Review: Having previously excelled at crafting party-starting bootleg funk remixes and composing revivalist soul slammers, Mr Bird has now decided to turn his attention to Afro-disco, Afro-funk and Afro-soul. Typically, the results are impressive, particularly "Dance Away", a hybrid Afro-disco/Afro-soul workout featuring the fine vocals of Chief Commander Yaaba. Elsewhere, he lays down a subtly housed-up take on Clavinet-happy Afro-funk (the superb, jazz-funk tinged "Floating Funk"), brilliantly breaks up the beats on the woozy, groovy and bustling "Carnival Beat", and lays blissful vocal harmonies over a sumptuous deep house beat on "The Sasquatch".
Review: Sangre Joven were a Peruvian band operating mainly throughout the 70s and, along with plenty of their own original material, the outfit also worked on versions of American funk classics, such as this reinterpretation, from 1975, of Elkin & Nelson's "Samba Samba". "Zamba Zamba" adds more flavor and percussion to the already tropical groove, making it an ansolutely addictive rhythm to own and play out on the dancefloor! The Matasuna imprint have gone above and beyond with this reissue, however, as Voodoocuts gets an edit in - it becomes more dance-centric and beat-heavy compared to the original cut. A quintessentially unmissable funk belter!

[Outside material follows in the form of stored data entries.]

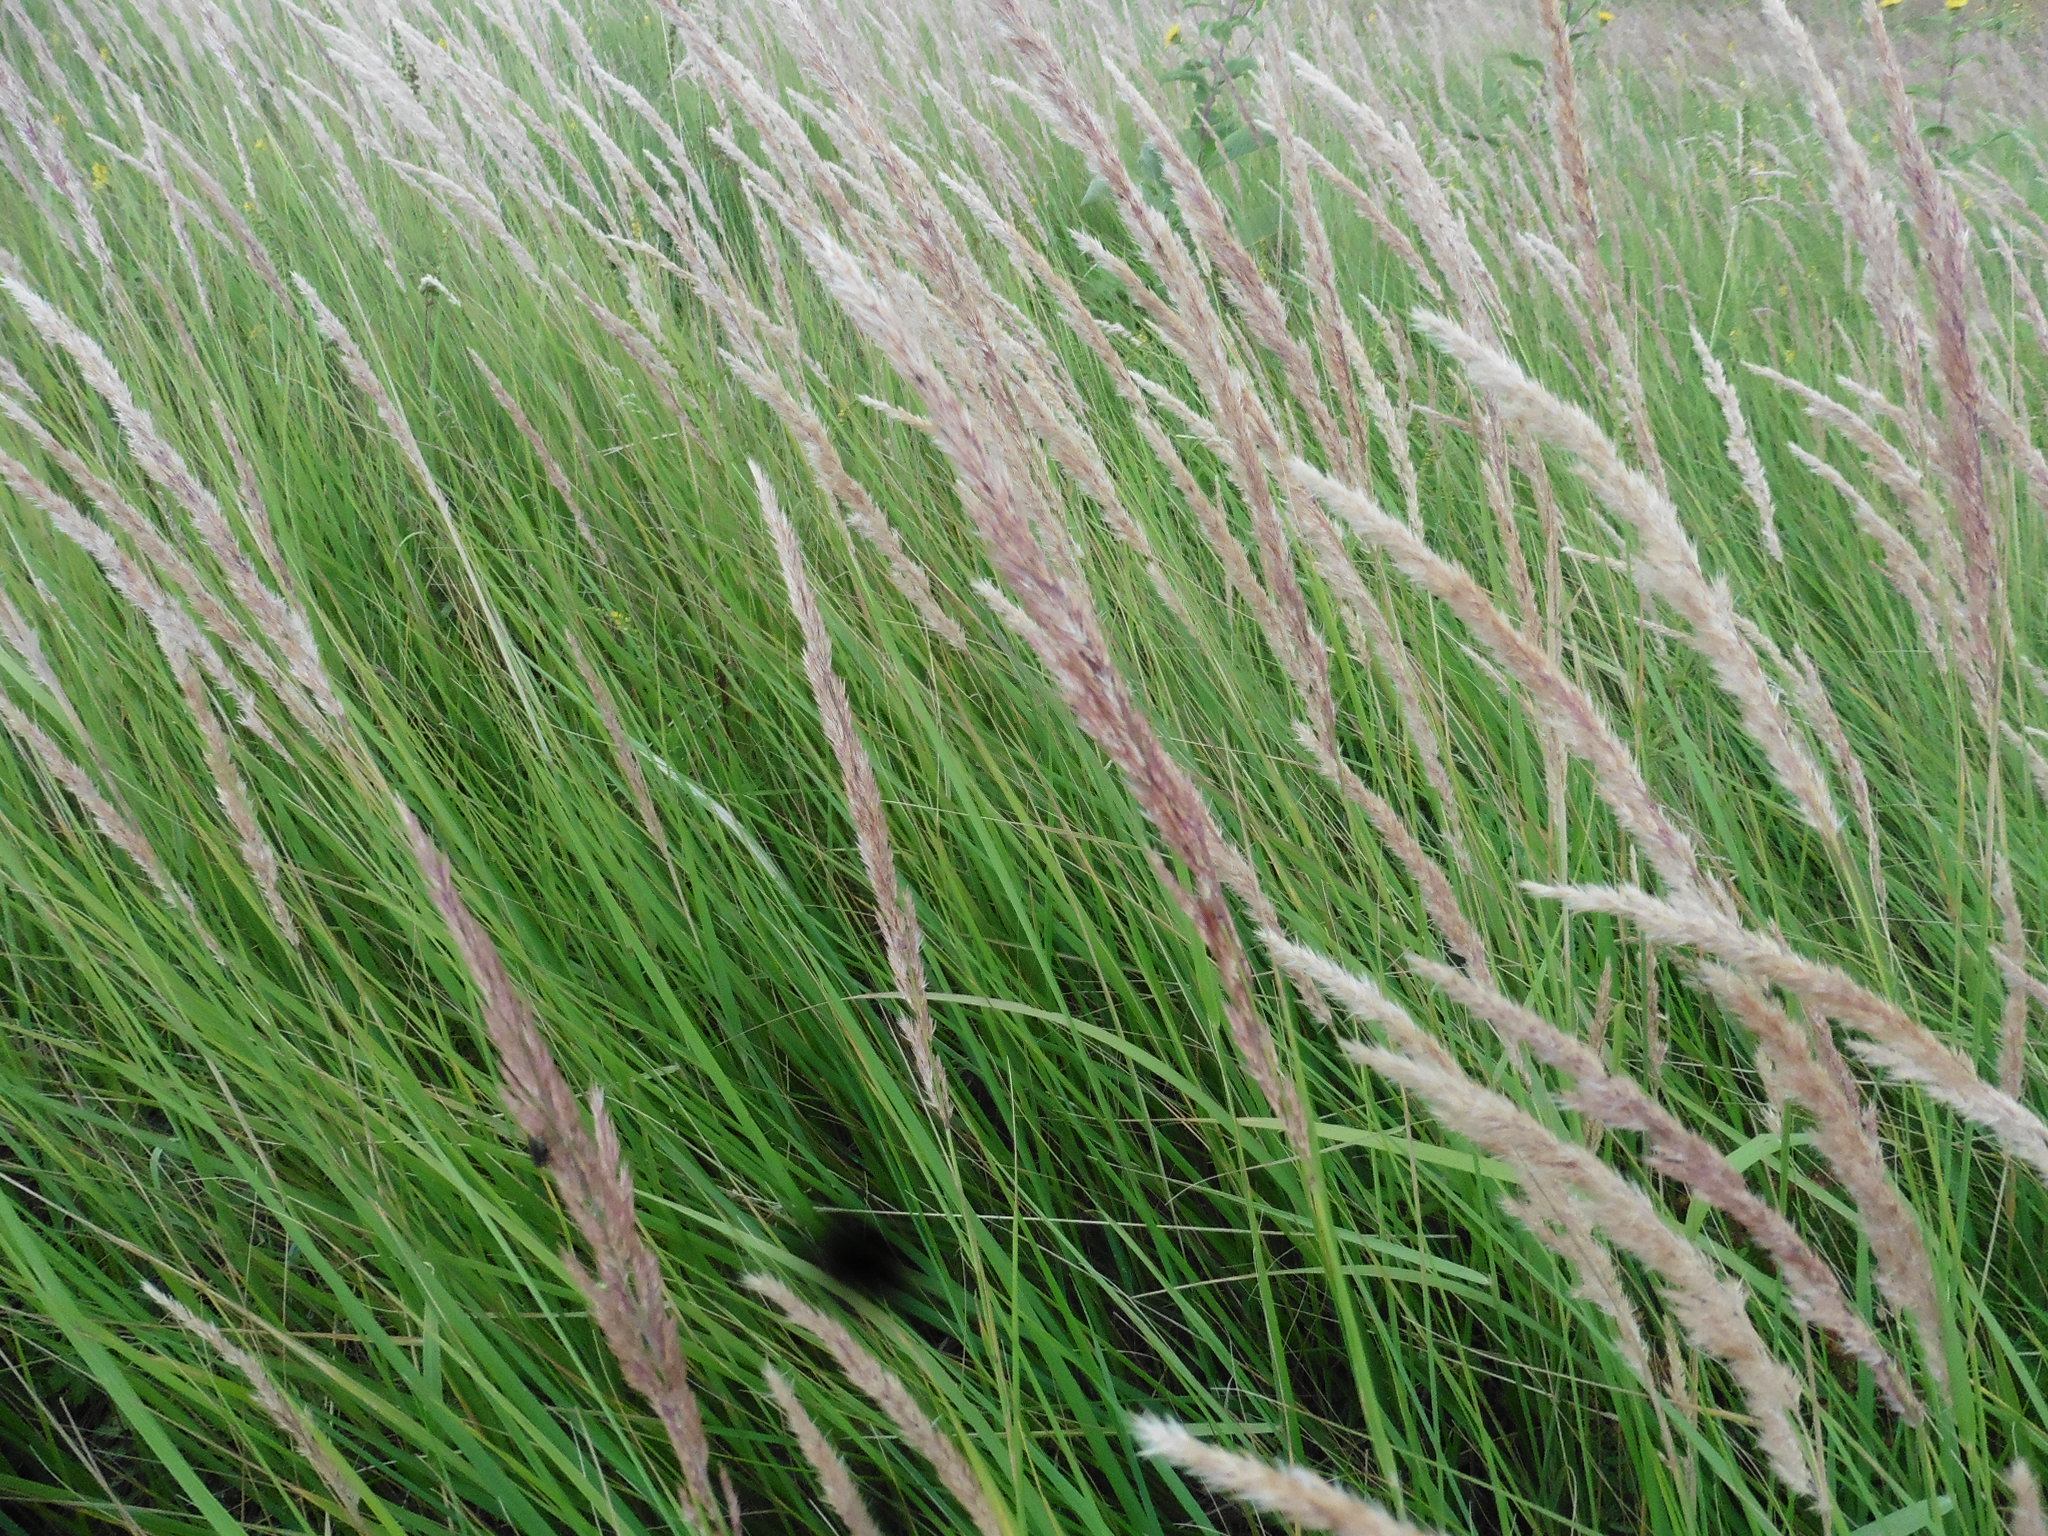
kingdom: Plantae
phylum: Tracheophyta
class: Liliopsida
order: Poales
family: Poaceae
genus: Calamagrostis
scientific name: Calamagrostis epigejos
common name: Wood small-reed
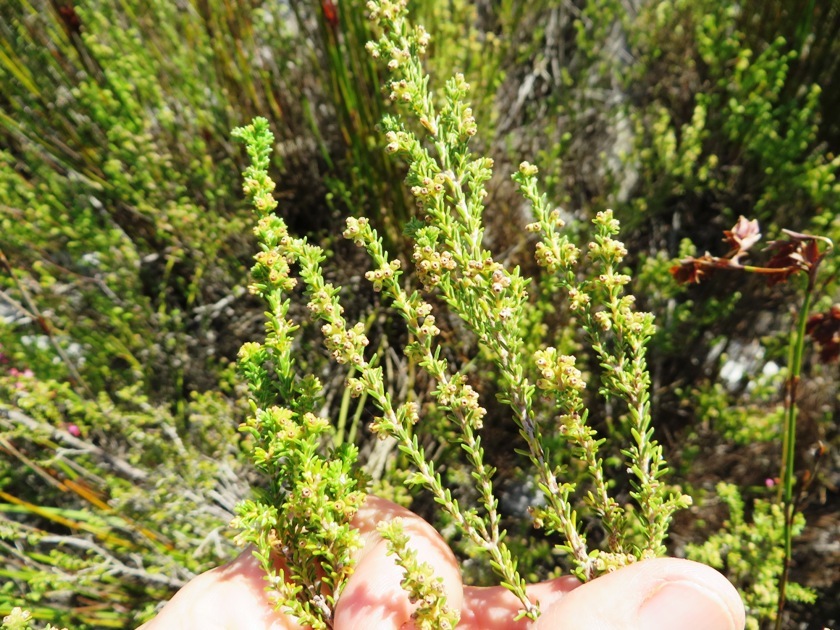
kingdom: Plantae
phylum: Tracheophyta
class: Magnoliopsida
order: Ericales
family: Ericaceae
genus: Erica
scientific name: Erica tristis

Review: According to the South American music specialists at Matasuna Records, Ralph Weeks' 1971 single "Let Me Do My Thing" - recorded alongside backing Los Dinamicos Exciters - is arguably the most sought-after Panamanian soul record around. As this reissue proves, Weeks' original version is rubbery, heavy and rousing, with the singer's rasping lead vocal soaring above a weighty backing track that sounds like a breezier take on the New York boogaloo sound. On the flip, Voodoocuts tools it up for modern dancefloors, underpinning his club-ready edit with punchy new drums that give the cut more of a breakbeat style swing.